To list, let's see what has killed us in the last decade:
• Monsters. (Cloverfield.)
• A rage virus. (28 Days Later.)
• A rogue planet crashing into ours. (Melancholia.)
• Global warming, kinda. (The Day After Tomorrow.)
• Vampires that are side-effects of a scientist's discovery of the cure for cancer. (I Am Legend.)
• Vampires that are just regular old vampires. (the Underworld movies.)
• Robots. (Terminator: Salvation.)
• Global infertility. (Children of Men.)
• Fuckin' Mayans. (2012.)
• People just randomly being enveloped by darkness. (Vanishing on 7th Street.)
• Aliens. (War of the Worlds, Skyline.)
• Dragons. (Reign of Fire.)
• Trees! (The Happening.)
• The elimination of our senses, one by one. (Perfect Sense)
• Zombies, of course. (Too many to mention.)
In 4:44 Last Day on Earth, what gets us is the ozone layer, i.e. not caring about it. (Writer-director Abel Ferrara actually makes poor Kiernan say, "Al Gore ... was right." Ferrara should be arrested for that.) This is the lamest possible reason for the world to end in a movie, because what kills us should be a metaphor for the sins of man, not the actual sins of man. Of course, most of the movie involves Willem Dafoe in his apartment doing yoga, muttering to himself and playing around on Skype, so whatever it is that hastens the end of our suffering, as far as I'm concerned, will suffice.
I'll confess to being a sucker for end-of-the-world movies—knowing that 4:44 Last Day On Earth was one of them was the only thing that got me to go see it—and I'm not alone, considering there's an impressively thorough online database of all apocalyptic films at www.apocalypticmovies.com. (The next one is Seeking a Friend for the End of the World, which has Steve Carell as another sadsack lovelorn fellow hanging out with Keira Knightley and Patton Oswalt before a meteor takes us down.)
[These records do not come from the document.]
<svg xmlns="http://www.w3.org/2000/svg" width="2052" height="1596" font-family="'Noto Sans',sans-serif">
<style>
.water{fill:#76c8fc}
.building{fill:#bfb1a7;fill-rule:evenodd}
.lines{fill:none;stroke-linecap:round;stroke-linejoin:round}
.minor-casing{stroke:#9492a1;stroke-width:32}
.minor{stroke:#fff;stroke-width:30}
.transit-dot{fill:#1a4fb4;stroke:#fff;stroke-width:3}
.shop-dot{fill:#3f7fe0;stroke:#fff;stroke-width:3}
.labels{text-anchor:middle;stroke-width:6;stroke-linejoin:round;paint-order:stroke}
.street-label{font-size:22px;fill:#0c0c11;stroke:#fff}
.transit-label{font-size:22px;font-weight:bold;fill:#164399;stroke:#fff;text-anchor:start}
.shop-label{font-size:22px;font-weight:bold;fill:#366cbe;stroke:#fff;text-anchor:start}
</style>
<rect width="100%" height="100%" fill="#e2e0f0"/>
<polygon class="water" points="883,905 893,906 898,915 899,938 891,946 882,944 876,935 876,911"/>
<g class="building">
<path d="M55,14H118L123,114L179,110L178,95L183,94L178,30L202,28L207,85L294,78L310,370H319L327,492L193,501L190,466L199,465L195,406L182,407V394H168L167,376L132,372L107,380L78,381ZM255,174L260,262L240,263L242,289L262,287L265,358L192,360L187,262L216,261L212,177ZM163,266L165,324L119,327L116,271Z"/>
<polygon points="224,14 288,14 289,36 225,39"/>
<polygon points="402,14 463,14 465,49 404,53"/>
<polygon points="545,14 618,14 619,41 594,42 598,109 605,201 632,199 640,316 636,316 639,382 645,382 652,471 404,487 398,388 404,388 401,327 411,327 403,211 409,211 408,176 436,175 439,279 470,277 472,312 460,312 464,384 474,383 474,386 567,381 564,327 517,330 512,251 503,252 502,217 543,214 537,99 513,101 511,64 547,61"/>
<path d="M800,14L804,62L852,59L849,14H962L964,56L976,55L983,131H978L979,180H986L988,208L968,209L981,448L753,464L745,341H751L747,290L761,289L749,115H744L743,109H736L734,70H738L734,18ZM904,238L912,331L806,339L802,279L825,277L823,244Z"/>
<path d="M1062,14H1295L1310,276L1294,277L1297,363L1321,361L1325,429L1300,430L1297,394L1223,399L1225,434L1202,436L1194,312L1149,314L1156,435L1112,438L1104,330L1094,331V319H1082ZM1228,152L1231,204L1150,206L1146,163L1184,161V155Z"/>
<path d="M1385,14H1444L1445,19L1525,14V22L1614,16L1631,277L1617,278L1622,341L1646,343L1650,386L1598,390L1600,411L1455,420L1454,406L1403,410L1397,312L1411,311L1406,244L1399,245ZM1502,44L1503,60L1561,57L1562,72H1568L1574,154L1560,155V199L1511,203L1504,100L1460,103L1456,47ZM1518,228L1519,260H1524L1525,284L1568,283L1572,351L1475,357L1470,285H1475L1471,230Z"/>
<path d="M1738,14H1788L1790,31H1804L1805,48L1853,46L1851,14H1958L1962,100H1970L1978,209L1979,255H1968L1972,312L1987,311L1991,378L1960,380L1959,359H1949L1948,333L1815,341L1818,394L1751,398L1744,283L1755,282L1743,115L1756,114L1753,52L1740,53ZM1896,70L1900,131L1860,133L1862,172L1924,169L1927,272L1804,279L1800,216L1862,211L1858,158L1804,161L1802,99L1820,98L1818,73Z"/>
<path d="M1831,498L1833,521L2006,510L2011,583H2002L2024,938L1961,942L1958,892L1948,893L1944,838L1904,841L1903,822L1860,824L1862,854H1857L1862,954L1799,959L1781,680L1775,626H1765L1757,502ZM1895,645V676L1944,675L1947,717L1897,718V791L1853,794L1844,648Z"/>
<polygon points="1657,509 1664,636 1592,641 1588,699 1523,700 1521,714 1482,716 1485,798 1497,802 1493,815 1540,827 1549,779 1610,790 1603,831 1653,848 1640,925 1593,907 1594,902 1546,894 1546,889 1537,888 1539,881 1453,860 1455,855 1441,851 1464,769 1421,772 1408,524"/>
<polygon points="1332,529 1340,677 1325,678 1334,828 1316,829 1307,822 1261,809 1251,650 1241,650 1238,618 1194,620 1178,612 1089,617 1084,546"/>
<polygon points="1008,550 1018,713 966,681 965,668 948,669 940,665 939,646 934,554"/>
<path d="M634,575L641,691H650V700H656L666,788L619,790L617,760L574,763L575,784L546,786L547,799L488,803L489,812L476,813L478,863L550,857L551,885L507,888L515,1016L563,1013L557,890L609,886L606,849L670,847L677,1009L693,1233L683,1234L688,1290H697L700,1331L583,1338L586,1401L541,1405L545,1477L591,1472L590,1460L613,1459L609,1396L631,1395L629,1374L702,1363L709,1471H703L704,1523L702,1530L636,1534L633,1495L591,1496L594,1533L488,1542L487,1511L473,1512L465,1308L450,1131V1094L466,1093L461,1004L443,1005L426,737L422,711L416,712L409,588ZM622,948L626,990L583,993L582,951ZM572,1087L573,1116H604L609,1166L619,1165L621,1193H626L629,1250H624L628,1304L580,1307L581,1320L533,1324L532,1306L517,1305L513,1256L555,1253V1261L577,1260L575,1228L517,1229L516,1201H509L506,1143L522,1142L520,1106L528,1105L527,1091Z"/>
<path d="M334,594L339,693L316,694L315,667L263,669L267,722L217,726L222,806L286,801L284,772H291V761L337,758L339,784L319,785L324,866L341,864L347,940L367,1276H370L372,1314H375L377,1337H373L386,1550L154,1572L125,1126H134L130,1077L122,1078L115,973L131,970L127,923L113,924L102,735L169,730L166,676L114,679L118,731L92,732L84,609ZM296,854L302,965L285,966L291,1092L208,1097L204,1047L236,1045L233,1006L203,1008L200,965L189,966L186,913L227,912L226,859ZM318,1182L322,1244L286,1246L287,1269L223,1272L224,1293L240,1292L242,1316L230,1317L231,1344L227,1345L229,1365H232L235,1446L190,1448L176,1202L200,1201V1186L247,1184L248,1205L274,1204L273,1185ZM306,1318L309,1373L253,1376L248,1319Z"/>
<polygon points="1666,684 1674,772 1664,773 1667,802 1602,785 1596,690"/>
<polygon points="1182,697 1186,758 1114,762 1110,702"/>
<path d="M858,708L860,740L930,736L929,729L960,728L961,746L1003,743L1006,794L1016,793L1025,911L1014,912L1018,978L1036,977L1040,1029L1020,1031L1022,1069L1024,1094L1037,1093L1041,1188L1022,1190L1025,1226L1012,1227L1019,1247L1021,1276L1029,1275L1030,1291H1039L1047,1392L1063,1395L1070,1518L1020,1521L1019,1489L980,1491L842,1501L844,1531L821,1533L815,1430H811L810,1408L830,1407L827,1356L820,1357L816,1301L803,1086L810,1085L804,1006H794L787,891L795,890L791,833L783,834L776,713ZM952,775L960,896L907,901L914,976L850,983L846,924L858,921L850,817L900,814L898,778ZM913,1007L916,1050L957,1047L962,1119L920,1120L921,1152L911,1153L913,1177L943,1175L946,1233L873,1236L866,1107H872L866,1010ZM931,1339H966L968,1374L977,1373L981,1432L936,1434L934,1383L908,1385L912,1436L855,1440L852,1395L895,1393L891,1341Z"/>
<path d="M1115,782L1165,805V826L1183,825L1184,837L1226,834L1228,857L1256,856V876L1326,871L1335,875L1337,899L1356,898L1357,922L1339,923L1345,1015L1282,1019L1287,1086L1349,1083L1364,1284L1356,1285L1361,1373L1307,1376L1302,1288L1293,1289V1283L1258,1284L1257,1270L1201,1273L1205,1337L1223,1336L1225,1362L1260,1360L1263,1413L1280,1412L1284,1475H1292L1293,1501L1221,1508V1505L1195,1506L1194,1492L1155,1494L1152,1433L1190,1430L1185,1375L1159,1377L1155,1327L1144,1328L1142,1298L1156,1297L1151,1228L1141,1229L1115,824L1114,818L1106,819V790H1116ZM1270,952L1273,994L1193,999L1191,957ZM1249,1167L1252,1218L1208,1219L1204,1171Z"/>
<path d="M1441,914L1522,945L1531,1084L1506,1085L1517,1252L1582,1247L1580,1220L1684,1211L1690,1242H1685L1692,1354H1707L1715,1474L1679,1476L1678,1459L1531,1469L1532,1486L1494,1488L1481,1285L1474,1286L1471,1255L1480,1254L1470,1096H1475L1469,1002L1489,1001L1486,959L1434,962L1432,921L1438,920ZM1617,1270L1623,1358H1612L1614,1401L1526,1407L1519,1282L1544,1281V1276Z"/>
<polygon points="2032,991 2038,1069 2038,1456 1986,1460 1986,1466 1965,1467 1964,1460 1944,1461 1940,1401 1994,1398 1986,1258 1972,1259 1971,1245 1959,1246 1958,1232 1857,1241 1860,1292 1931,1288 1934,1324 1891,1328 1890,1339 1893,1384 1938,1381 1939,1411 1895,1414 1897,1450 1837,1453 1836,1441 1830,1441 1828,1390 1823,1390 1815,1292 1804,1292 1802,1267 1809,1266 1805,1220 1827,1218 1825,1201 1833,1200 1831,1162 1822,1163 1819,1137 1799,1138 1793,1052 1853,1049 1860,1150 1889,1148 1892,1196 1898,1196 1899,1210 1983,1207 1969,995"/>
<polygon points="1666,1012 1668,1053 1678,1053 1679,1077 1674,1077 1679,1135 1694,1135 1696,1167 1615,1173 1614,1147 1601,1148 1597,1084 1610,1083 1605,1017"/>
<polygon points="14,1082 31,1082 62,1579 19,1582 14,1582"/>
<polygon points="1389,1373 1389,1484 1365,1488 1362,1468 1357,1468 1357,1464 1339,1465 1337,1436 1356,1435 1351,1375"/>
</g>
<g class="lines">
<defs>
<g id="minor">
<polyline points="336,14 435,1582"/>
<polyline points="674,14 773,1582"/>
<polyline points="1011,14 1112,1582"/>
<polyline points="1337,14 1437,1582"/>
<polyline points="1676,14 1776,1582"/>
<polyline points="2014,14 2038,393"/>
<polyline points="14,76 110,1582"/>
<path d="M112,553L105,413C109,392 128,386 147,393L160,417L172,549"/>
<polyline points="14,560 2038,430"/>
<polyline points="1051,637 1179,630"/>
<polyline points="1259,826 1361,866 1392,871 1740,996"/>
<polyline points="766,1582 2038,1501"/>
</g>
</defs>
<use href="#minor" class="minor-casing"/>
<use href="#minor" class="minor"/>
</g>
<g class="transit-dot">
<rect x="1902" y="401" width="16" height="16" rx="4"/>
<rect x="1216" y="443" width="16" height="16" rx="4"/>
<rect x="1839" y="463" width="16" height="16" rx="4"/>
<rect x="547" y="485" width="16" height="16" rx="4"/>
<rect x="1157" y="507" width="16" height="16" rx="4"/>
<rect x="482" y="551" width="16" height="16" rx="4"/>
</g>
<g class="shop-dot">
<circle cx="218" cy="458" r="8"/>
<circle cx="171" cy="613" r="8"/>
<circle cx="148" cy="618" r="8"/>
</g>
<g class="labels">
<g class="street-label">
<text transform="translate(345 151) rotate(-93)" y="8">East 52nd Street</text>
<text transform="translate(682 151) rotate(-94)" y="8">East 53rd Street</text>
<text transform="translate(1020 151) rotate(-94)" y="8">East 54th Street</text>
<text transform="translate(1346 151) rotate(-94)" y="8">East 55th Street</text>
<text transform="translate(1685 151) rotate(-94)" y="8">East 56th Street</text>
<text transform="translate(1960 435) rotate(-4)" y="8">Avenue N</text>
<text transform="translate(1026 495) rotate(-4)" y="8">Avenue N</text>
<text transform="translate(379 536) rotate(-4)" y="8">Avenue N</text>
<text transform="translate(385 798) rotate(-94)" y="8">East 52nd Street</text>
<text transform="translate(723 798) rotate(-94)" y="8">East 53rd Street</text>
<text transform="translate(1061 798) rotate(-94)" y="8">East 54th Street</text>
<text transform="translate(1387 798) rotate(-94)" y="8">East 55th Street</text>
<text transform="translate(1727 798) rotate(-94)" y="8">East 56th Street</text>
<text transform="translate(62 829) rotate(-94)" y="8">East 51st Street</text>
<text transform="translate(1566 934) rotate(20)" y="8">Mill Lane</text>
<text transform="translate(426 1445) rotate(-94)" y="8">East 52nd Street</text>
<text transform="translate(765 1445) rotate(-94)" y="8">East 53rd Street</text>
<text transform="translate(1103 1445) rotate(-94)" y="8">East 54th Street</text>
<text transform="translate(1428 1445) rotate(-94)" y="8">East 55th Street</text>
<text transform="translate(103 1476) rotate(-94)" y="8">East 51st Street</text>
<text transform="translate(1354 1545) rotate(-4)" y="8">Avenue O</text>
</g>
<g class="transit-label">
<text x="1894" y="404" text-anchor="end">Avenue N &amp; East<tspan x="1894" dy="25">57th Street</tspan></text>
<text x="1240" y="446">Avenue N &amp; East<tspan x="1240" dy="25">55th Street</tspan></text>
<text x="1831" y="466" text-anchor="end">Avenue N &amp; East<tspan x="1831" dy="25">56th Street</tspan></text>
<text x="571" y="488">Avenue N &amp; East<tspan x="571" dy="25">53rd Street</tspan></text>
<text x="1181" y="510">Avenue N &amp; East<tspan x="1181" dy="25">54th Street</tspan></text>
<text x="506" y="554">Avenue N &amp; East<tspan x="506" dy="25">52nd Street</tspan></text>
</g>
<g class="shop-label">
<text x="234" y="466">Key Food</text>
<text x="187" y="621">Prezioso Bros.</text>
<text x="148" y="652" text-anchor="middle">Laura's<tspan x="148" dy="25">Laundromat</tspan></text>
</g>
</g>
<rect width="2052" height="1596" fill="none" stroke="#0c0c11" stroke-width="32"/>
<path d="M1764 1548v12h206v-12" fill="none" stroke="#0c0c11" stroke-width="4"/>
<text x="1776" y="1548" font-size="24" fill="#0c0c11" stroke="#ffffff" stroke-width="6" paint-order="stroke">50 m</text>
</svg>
The popular theory is that the whole culture has felt apocalyptic since 9/11, that we now can fathom it all ending in a way we couldn't during, say, the Monica Lewinsky scandal or something. As ApocalypticMovies.com clearly shows, though, this has always been a thing; as long as movies have been around, we've been trying to show people how we're all going to die. 4:44 Last Day on Earth is a pretty solid reminder that the end of the world can be dreadfully dull, and that when it happens, there will be some people for whom it'll be tough to mourn. For my money, the "best" of these movies is probably War of the Worlds—a film that's so sporadically terrifying in ways that I'm not even sure Steven Spielberg ever quite understood or intended—but the most fun has to be 2012. If I'm going to a movie to see the world end, I don't want Willem Dafoe having an existential crisis, or Kirsten Dunst moping around her own wedding, or Mark Wahlberg being confounded by forestry. I want to see the world end, with Los Angeles falling into the sea, Mount Everest collapsing, and a volcano erupting underneath Yellowstone. That's bang for my buck. Some men just want to watch the world burn. Preferably narrated by Pat Kiernan.